### Work instruction
From the first record to the last, write out each one exactly.

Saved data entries
══════════

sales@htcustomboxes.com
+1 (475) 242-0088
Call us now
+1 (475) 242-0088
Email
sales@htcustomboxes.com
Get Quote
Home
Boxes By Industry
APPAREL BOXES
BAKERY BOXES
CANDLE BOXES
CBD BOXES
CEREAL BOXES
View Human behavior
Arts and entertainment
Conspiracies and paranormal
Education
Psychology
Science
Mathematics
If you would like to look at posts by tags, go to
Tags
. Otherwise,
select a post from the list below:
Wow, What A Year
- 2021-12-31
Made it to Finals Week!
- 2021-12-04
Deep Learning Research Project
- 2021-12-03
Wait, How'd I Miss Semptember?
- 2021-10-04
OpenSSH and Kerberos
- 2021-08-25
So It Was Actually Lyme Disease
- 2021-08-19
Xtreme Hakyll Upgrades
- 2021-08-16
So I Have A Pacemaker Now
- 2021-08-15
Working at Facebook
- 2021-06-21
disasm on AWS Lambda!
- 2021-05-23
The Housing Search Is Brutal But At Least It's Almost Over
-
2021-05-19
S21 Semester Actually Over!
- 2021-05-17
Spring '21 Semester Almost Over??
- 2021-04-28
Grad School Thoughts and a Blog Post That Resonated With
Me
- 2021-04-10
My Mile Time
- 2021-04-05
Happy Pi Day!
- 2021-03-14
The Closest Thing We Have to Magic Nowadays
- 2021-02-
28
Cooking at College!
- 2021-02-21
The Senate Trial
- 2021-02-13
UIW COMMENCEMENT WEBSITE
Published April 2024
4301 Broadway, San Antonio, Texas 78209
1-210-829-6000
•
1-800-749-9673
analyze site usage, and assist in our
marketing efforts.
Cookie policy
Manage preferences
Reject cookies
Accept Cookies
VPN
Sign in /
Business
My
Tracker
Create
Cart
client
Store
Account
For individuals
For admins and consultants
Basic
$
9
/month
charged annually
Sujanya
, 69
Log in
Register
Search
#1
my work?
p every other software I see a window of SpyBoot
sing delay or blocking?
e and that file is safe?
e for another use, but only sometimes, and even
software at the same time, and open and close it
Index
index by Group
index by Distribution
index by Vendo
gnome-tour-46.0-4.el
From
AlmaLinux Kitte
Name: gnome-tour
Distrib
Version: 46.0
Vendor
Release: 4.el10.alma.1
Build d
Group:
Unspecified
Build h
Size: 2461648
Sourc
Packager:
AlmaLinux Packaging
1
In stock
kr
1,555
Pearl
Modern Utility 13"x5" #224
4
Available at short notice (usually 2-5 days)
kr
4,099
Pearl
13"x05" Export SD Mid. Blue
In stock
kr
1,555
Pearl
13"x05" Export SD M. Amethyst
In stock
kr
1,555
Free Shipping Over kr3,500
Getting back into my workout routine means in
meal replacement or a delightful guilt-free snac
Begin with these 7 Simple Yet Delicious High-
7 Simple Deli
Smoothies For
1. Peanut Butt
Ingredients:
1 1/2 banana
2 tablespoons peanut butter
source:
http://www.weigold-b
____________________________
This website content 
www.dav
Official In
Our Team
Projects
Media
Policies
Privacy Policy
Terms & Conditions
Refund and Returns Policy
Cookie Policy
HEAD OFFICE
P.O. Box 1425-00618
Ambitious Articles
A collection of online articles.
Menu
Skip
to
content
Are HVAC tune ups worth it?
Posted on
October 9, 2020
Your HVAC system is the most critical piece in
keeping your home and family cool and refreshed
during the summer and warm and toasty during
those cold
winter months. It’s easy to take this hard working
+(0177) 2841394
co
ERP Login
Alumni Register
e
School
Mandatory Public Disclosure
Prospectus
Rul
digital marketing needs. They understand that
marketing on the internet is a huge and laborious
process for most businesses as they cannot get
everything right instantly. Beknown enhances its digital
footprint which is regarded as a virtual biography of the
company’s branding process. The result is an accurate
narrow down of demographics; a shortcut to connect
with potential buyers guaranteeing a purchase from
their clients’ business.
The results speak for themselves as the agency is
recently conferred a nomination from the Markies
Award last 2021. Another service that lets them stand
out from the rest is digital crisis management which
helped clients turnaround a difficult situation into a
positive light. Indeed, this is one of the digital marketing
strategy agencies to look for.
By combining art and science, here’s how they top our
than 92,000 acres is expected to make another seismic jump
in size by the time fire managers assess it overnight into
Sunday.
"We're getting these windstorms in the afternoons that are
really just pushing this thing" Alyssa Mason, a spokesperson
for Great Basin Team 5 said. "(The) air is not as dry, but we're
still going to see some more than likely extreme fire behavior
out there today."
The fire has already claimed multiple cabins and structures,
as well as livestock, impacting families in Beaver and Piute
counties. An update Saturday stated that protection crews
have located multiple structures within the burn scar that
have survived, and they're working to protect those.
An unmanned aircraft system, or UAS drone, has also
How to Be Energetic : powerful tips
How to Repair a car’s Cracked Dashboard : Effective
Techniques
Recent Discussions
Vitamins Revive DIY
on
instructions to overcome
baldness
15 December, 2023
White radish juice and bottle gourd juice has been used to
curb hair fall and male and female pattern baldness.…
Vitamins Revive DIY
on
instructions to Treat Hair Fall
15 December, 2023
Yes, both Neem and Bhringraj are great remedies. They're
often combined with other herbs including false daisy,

══════════

### Result
sales@htcustomboxes.com
+1 (475) 242-0088
Call us now
+1 (475) 242-0088
Email
sales@htcustomboxes.com
Get Quote
Home
Boxes By Industry
APPAREL BOXES
BAKERY BOXES
CANDLE BOXES
CBD BOXES
CEREAL BOXES
View Human behavior
Arts and entertainment
Conspiracies and paranormal
Education
Psychology
Science
Mathematics
If you would like to look at posts by tags, go to
Tags
. Otherwise,
select a post from the list below:
Wow, What A Year
- 2021-12-31
Made it to Finals Week!
- 2021-12-04
Deep Learning Research Project
- 2021-12-03
Wait, How'd I Miss Semptember?
- 2021-10-04
OpenSSH and Kerberos
- 2021-08-25
So It Was Actually Lyme Disease
- 2021-08-19
Xtreme Hakyll Upgrades
- 2021-08-16
So I Have A Pacemaker Now
- 2021-08-15
Working at Facebook
- 2021-06-21
disasm on AWS Lambda!
- 2021-05-23
The Housing Search Is Brutal But At Least It's Almost Over
-
2021-05-19
S21 Semester Actually Over!
- 2021-05-17
Spring '21 Semester Almost Over??
- 2021-04-28
Grad School Thoughts and a Blog Post That Resonated With
Me
- 2021-04-10
My Mile Time
- 2021-04-05
Happy Pi Day!
- 2021-03-14
The Closest Thing We Have to Magic Nowadays
- 2021-02-
28
Cooking at College!
- 2021-02-21
The Senate Trial
- 2021-02-13
UIW COMMENCEMENT WEBSITE
Published April 2024
4301 Broadway, San Antonio, Texas 78209
1-210-829-6000
•
1-800-749-9673
analyze site usage, and assist in our
marketing efforts.
Cookie policy
Manage preferences
Reject cookies
Accept Cookies
VPN
Sign in /
Business
My
Tracker
Create
Cart
client
Store
Account
For individuals
For admins and consultants
Basic
$
9
/month
charged annually
Sujanya
, 69
Log in
Register
Search
#1
my work?
p every other software I see a window of SpyBoot
sing delay or blocking?
e and that file is safe?
e for another use, but only sometimes, and even
software at the same time, and open and close it
Index
index by Group
index by Distribution
index by Vendo
gnome-tour-46.0-4.el
From
AlmaLinux Kitte
Name: gnome-tour
Distrib
Version: 46.0
Vendor
Release: 4.el10.alma.1
Build d
Group:
Unspecified
Build h
Size: 2461648
Sourc
Packager:
AlmaLinux Packaging
1
In stock
kr
1,555
Pearl
Modern Utility 13"x5" #224
4
Available at short notice (usually 2-5 days)
kr
4,099
Pearl
13"x05" Export SD Mid. Blue
In stock
kr
1,555
Pearl
13"x05" Export SD M. Amethyst
In stock
kr
1,555
Free Shipping Over kr3,500
Getting back into my workout routine means in
meal replacement or a delightful guilt-free snac
Begin with these 7 Simple Yet Delicious High-
7 Simple Deli
Smoothies For
1. Peanut Butt
Ingredients:
1 1/2 banana
2 tablespoons peanut butter
source:
http://www.weigold-b
____________________________
This website content 
www.dav
Official In
Our Team
Projects
Media
Policies
Privacy Policy
Terms & Conditions
Refund and Returns Policy
Cookie Policy
HEAD OFFICE
P.O. Box 1425-00618
Ambitious Articles
A collection of online articles.
Menu
Skip
to
content
Are HVAC tune ups worth it?
Posted on
October 9, 2020
Your HVAC system is the most critical piece in
keeping your home and family cool and refreshed
during the summer and warm and toasty during
those cold
winter months. It’s easy to take this hard working
+(0177) 2841394
co
ERP Login
Alumni Register
e
School
Mandatory Public Disclosure
Prospectus
Rul
digital marketing needs. They understand that
marketing on the internet is a huge and laborious
process for most businesses as they cannot get
everything right instantly. Beknown enhances its digital
footprint which is regarded as a virtual biography of the
company’s branding process. The result is an accurate
narrow down of demographics; a shortcut to connect
with potential buyers guaranteeing a purchase from
their clients’ business.
The results speak for themselves as the agency is
recently conferred a nomination from the Markies
Award last 2021. Another service that lets them stand
out from the rest is digital crisis management which
helped clients turnaround a difficult situation into a
positive light. Indeed, this is one of the digital marketing
strategy agencies to look for.
By combining art and science, here’s how they top our
than 92,000 acres is expected to make another seismic jump
in size by the time fire managers assess it overnight into
Sunday.
"We're getting these windstorms in the afternoons that are
really just pushing this thing" Alyssa Mason, a spokesperson
for Great Basin Team 5 said. "(The) air is not as dry, but we're
still going to see some more than likely extreme fire behavior
out there today."
The fire has already claimed multiple cabins and structures,
as well as livestock, impacting families in Beaver and Piute
counties. An update Saturday stated that protection crews
have located multiple structures within the burn scar that
have survived, and they're working to protect those.
An unmanned aircraft system, or UAS drone, has also
How to Be Energetic : powerful tips
How to Repair a car’s Cracked Dashboard : Effective
Techniques
Recent Discussions
Vitamins Revive DIY
on
instructions to overcome
baldness
15 December, 2023
White radish juice and bottle gourd juice has been used to
curb hair fall and male and female pattern baldness.…
Vitamins Revive DIY
on
instructions to Treat Hair Fall
15 December, 2023
Yes, both Neem and Bhringraj are great remedies. They're
often combined with other herbs including false daisy,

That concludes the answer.